The production’s main and quite undermining flaw is that the director, Christopher Alden, is consistently obsessed with the imposition of concept to the detriment of Verdi’s inherently theatrical masterpiece. He constantly strives for dramatic impression and overdoes each opportunity for visual impact to the point of overstatement and sometimes of cliché. The heavy handed visual effects definitely undercut the inherent drama and sometimes the very music in Verdi’s opera. The director always distracts us, always forces us to analyze his effect, always grandly makes points already made in the opera as it is. Sometimes in this production the symbolic becomes almost silly.

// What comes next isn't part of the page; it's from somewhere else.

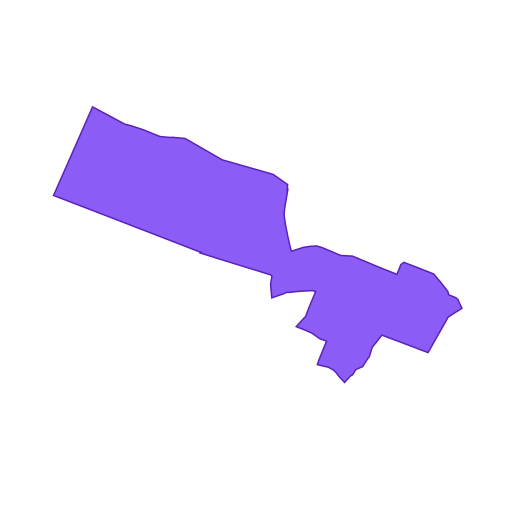 New Cairo-1, Al Qahirah, Egypt, rotated 203°
{"feature_id": "37247803B99181648743437", "entity_name": "New Cairo-1", "entity_type": "district", "adm_level": 2, "iso_a3": "EGY", "parent_name": "Egypt", "parent_adm1": "Al Qahirah", "projection": "orthographic", "projection_center": [31.499, 30.025], "detail": "fine", "context": "isolated", "style": "filled", "palette": "violet", "viewbox_px": 512, "rotation_deg": 203, "n_neighbors": 0, "source": "geoboundaries", "source_scale": "gbopen_adm2", "svg_char_len": 1430}
<svg xmlns="http://www.w3.org/2000/svg" viewBox="0 0 512 512"><g transform="rotate(203 256 256)"><path d="M46.0,288.4L51.1,292.8L53.2,294.9L55.9,295.7L63.5,295.6L65.4,298.2L76.1,304.2L78.6,305.4L85.4,308.9L104.0,308.4L117.5,307.9L119.3,304.7L119.1,296.2L119.1,294.2L134.2,293.8L167.1,293.6L178.3,289.6L198.4,289.6L204.0,289.0L210.2,285.9L216.0,282.3L222.4,276.7L225.1,274.3L226.9,276.2L230.4,280.9L234.2,286.2L238.8,293.0L240.4,295.3L245.9,304.2L248.0,310.1L252.6,329.4L253.0,328.8L254.8,334.1L272.1,337.8L324.8,331.3L367.2,336.5L379.6,332.5L381.5,331.5L391.0,328.5L400.6,328.3L408.3,328.2L421.7,327.1L428.4,326.1L464.7,329.4L466.0,232.6L413.4,234.4L308.7,237.8L308.0,237.8L308.5,237.0L288.5,238.9L236.6,244.2L234.9,244.4L233.5,243.7L231.6,235.8L225.1,223.6L223.8,224.8L215.9,232.0L213.6,234.5L211.1,235.5L206.2,238.3L203.3,239.9L198.5,242.3L190.5,246.2L190.5,246.3L187.2,246.5L187.1,229.7L186.7,219.6L187.5,217.9L190.3,209.8L191.4,206.7L182.3,206.9L175.0,206.9L171.2,206.2L165.3,204.8L161.3,205.0L157.8,205.2L157.5,186.8L157.5,184.7L157.2,182.3L157.1,180.0L150.2,181.1L146.0,181.9L143.5,181.6L140.1,181.3L137.9,180.5L137.3,180.2L135.9,179.5L132.3,177.4L125.0,174.2L122.5,181.9L120.7,184.3L119.6,190.7L114.6,195.8L113.2,204.2L112.4,207.5L112.4,208.1L113.3,217.0L113.3,217.5L111.0,225.6L110.1,229.0L109.1,232.4L108.3,232.4L59.9,234.3L56.0,268.0L55.2,275.0L46.0,288.4Z" fill="#8b5cf6" stroke="#5b21b6" stroke-width="1.5"/></g></svg>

The opera’s action, although it requires Rigoletto to escape home to his sanctuary with Gilda, and away from the cruel world and his cruel self in it, all takes place in the duke’s court –or is it in Rigoletto’s mind?- here a Victorian men’s club. Alden likes to make bold arrangement of bodies, likes to have used women strewn upon the floor to prove this a cruelly patriarchal culture, likes the opera’s characters stationed at the ends of the stage’s vast expanse in a drama-diluting fashion. He chooses to have Rigoletto exiled for seemingly long stretches on a chair downstage and remote from the action, opts for the lilting Questa o quella to be delivered by the immobile duke sitting with his smoking and brandy sipping cronies. His bizarre staging includes a maid who walks slowly and ritualistically from up left to down center and it is a very long walk. The director messes around with explicit dramatic potential and Cara None is sung with competing distraction upstage. Did I mention that the onstage lynching of Monterone in the club?

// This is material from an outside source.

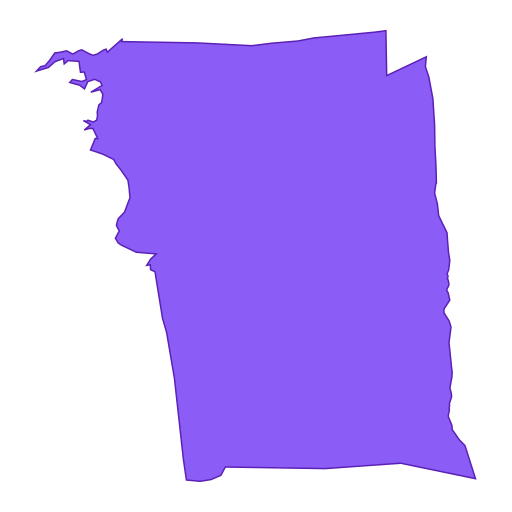 the district of Tintane, Hodh el Gharbi, Mauritania
{"feature_id": "47542326B49589683558539", "entity_name": "Tintane", "entity_type": "district", "adm_level": 2, "iso_a3": "MRT", "parent_name": "Mauritania", "parent_adm1": "Hodh el Gharbi", "projection": "albers", "projection_center": [-10.457, 15.991], "detail": "fine", "context": "isolated", "style": "filled", "palette": "violet", "viewbox_px": 512, "rotation_deg": 0, "n_neighbors": 0, "source": "geoboundaries", "source_scale": "gbopen_adm2", "svg_char_len": 2051}
<svg xmlns="http://www.w3.org/2000/svg" viewBox="0 0 512 512"><path d="M385.9,31.4L385.9,30.7L375.3,32.1L314.2,37.9L297.9,41.0L271.8,43.2L251.8,45.7L196.8,42.9L121.7,41.6L122.3,39.2L122.0,39.2L107.3,52.2L106.8,50.9L106.1,49.1L103.5,50.1L97.1,54.1L92.9,55.3L89.1,53.7L81.7,49.8L78.4,50.9L72.8,54.1L66.6,50.8L59.9,52.3L54.8,52.9L49.6,60.4L45.2,65.6L40.6,66.7L36.5,71.1L48.4,67.5L54.7,61.9L57.0,60.9L63.5,58.6L64.2,63.9L68.1,60.6L79.0,61.4L79.9,68.2L80.5,72.3L84.2,72.0L86.5,79.6L81.8,81.5L72.4,79.5L69.7,82.5L79.6,85.2L84.5,88.9L87.8,81.6L92.0,80.2L94.7,79.3L100.6,82.0L102.0,85.5L93.2,90.8L90.8,92.2L100.2,89.6L102.9,94.5L101.6,102.5L98.9,104.9L97.2,112.1L97.5,115.6L96.7,120.2L93.2,122.0L87.9,120.2L86.8,121.4L83.4,120.6L90.5,124.7L84.3,130.0L89.0,128.5L92.9,128.5L97.7,138.5L95.2,138.5L90.5,150.0L102.1,153.9L104.3,154.9L113.7,159.5L116.1,163.9L121.0,170.1L127.9,180.1L129.2,188.5L129.4,191.7L130.0,197.7L127.7,203.6L124.6,212.0L118.4,218.5L117.9,219.8L117.6,220.6L116.4,225.4L117.9,228.5L119.3,230.7L115.4,238.3L118.3,243.1L121.9,245.4L136.4,252.3L137.0,252.3L156.2,253.9L150.7,259.0L146.7,265.4L150.3,264.8L150.6,269.7L155.0,271.7L162.5,318.2L166.6,332.4L174.4,378.1L183.4,459.3L186.4,480.0L200.1,481.3L210.9,479.6L220.9,475.3L225.3,467.0L325.1,468.6L400.6,463.2L472.6,478.1L475.5,478.7L465.2,446.3L464.9,445.5L459.4,439.9L452.2,429.6L451.9,425.3L448.3,416.7L448.5,414.2L449.4,410.1L449.2,407.5L449.6,405.9L449.4,403.5L450.9,399.0L451.6,396.8L451.3,393.4L449.9,387.9L450.3,385.7L451.0,381.8L451.9,377.2L452.2,371.6L451.9,370.7L449.0,342.6L451.0,327.0L449.2,321.1L444.1,313.0L443.8,310.6L444.2,308.7L449.8,300.1L448.1,292.6L447.1,291.4L446.9,290.0L447.1,288.5L448.3,286.6L449.0,284.2L448.2,280.1L447.3,278.6L447.8,277.4L448.0,275.9L447.0,274.0L448.7,269.9L449.8,260.5L448.5,252.3L447.5,239.9L447.0,232.7L438.7,215.7L437.4,204.1L437.4,203.9L434.6,193.1L435.9,183.5L436.4,183.2L436.0,166.8L434.9,146.0L434.6,125.0L432.9,98.7L428.8,76.9L425.4,66.7L426.3,56.8L386.7,75.6L385.9,31.6L385.9,31.4Z" fill="#8b5cf6" stroke="#5b21b6" stroke-width="1.5"/></svg>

After the abduction we have bodies, some partially dressed, strewn all over the men’s club in disarray and the mother’s portrait is now slashed, no doubt symbolically. When the duke states that for Gilda he would change his ways, he takes a substantial swig from a bottle and no doubt we get the point that he is a hypocrite. As Rigoletto passively sits at the fire with his back to the proceedings, of all things, the men of the club surround the couch upon which the duke does what he does best with Gilda. Yes, Rigoletto can do nothing, we are told visually, but we already know that. When Gilda’s last breath comes, strangely again in the same setting, she does not just die but she wanders off to an open door upstage with blinding light before her making her into an angelic silhouette. Effective, certainly, but also unnecessary and clichéd.

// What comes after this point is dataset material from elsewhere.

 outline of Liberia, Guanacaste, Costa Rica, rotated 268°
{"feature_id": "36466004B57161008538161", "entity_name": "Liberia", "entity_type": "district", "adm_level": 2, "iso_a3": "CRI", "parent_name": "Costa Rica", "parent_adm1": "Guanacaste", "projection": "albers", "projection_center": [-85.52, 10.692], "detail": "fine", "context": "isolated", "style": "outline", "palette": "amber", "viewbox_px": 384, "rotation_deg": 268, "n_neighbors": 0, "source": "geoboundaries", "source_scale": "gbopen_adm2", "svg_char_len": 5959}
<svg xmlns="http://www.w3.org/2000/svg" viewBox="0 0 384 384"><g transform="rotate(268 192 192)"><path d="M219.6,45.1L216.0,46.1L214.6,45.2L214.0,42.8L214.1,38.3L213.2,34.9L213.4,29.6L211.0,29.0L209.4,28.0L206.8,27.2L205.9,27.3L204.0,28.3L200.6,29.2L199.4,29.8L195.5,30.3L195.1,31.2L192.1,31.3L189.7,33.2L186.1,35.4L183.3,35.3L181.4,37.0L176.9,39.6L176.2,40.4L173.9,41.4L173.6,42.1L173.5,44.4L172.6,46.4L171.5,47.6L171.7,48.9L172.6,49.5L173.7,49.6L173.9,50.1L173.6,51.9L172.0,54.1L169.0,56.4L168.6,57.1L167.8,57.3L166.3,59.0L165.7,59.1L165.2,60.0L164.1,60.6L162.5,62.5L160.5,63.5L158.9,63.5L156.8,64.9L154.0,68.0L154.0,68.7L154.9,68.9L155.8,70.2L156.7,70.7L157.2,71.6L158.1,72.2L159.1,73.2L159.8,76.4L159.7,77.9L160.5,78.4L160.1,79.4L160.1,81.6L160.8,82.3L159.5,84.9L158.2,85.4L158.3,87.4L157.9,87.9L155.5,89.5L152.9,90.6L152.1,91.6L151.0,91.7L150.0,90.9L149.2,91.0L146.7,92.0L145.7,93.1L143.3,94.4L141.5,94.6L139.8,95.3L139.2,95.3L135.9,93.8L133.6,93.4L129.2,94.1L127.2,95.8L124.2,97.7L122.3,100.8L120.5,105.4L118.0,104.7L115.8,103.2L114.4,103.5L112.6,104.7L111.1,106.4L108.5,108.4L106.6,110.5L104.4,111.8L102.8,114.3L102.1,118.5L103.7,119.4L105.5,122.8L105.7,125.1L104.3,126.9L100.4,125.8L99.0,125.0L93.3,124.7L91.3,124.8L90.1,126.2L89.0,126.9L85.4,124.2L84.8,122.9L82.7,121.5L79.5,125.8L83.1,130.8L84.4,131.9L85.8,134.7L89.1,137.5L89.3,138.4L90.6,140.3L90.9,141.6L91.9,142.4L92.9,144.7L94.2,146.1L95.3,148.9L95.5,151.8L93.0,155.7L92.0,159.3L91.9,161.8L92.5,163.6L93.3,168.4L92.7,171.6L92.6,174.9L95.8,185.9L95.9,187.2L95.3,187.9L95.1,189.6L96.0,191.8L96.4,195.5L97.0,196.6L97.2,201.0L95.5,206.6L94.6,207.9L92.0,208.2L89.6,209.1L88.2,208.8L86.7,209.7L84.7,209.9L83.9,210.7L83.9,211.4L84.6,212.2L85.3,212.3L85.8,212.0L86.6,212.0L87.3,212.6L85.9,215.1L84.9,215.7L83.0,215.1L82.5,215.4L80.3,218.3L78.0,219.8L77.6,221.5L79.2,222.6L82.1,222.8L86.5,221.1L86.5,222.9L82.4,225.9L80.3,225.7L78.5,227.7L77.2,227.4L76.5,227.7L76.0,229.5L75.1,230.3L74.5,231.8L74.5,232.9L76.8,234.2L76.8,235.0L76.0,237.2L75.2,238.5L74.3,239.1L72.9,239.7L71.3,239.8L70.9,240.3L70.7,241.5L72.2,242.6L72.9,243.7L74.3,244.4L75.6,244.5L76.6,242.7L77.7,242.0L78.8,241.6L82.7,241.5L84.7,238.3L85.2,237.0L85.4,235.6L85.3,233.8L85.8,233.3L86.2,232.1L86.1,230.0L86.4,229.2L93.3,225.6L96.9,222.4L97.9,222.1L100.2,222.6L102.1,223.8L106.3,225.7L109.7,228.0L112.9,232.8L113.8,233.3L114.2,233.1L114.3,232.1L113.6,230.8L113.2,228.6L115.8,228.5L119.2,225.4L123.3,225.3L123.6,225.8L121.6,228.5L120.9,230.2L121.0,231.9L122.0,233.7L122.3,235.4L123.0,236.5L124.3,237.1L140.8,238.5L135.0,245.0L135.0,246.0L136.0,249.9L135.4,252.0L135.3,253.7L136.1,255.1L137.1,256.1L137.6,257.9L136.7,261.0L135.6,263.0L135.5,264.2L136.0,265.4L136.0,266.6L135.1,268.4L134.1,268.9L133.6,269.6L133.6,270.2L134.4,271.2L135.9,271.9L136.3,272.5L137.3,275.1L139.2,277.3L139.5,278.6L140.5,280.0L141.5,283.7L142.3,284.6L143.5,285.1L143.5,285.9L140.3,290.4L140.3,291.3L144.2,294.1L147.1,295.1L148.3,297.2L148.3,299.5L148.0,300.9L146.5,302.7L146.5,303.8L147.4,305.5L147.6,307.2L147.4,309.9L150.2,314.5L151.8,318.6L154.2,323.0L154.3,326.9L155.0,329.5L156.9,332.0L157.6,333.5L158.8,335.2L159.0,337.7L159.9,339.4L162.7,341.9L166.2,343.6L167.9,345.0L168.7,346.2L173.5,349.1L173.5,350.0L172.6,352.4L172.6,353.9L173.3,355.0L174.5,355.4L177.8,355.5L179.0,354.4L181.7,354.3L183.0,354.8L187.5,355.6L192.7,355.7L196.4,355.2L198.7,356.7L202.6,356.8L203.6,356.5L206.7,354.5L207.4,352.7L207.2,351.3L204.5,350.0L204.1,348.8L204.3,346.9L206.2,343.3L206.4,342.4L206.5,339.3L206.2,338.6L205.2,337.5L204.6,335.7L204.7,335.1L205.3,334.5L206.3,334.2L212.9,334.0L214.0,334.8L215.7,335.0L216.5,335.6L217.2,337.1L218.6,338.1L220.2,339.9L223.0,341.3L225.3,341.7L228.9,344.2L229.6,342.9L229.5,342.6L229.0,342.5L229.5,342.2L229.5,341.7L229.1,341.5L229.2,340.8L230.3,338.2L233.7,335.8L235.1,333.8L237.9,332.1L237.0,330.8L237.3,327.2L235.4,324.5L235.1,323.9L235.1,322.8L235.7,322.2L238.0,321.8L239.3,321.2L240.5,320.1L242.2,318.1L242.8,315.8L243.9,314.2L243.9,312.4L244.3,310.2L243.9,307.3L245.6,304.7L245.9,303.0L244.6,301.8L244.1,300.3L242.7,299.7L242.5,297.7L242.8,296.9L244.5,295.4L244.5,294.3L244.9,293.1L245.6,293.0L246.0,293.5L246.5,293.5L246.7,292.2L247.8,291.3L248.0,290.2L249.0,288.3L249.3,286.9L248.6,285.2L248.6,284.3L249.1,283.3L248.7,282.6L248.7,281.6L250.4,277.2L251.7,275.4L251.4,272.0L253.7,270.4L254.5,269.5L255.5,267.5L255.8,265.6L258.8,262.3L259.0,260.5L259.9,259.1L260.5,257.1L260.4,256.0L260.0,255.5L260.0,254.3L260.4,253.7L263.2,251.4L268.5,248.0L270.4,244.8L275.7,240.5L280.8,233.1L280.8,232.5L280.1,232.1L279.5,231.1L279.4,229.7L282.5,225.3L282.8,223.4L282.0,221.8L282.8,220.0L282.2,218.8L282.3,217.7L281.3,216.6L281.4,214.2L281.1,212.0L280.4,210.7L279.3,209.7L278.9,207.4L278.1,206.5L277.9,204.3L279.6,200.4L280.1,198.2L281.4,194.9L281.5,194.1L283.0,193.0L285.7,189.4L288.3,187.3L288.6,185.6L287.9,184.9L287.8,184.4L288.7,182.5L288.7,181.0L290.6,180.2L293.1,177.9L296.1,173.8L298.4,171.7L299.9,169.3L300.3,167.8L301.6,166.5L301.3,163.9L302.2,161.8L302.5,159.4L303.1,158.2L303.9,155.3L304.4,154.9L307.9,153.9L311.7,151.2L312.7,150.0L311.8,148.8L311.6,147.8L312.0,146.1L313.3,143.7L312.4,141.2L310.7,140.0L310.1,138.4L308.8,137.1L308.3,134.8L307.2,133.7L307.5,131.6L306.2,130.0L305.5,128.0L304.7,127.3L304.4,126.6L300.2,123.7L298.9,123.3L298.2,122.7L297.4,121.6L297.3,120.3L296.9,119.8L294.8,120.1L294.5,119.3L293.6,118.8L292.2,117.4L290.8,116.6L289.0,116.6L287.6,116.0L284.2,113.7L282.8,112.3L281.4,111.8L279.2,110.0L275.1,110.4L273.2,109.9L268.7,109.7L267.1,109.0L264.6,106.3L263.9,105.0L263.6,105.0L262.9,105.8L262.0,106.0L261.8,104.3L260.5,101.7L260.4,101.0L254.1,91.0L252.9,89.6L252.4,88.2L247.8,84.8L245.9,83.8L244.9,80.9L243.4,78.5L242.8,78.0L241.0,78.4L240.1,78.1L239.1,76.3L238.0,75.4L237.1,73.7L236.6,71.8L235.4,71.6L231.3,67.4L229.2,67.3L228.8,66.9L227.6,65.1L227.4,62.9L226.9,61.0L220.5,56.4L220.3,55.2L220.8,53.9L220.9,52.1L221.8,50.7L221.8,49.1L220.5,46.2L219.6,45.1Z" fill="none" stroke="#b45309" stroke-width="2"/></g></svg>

We are constantly made aware that this is the director’s gig but, of course, it proves repeatedly absurd to try to make the most theatrical of composers more theatrical. Verdi has a censor-defying and humanly dramatic tale already set up and Alden seems intent on messing it up. As for meanings, one very soon feels nudge-nudged to death with points already made by composer and his libretto. If all this sounds like a clutter of devices, it sometimes is. In Verdi the drama is direct and the criticism of royalty and sexism are quite explicit, but here, under guise of making a statement, the director constantly forces us away from Verdi in order to decipher his directorial devices. There is so much here, granted, that is interesting to watch and experience, and much beauty of setting to behold, but unfortunately there is much that is unnecessarily distracting and self-indulgent.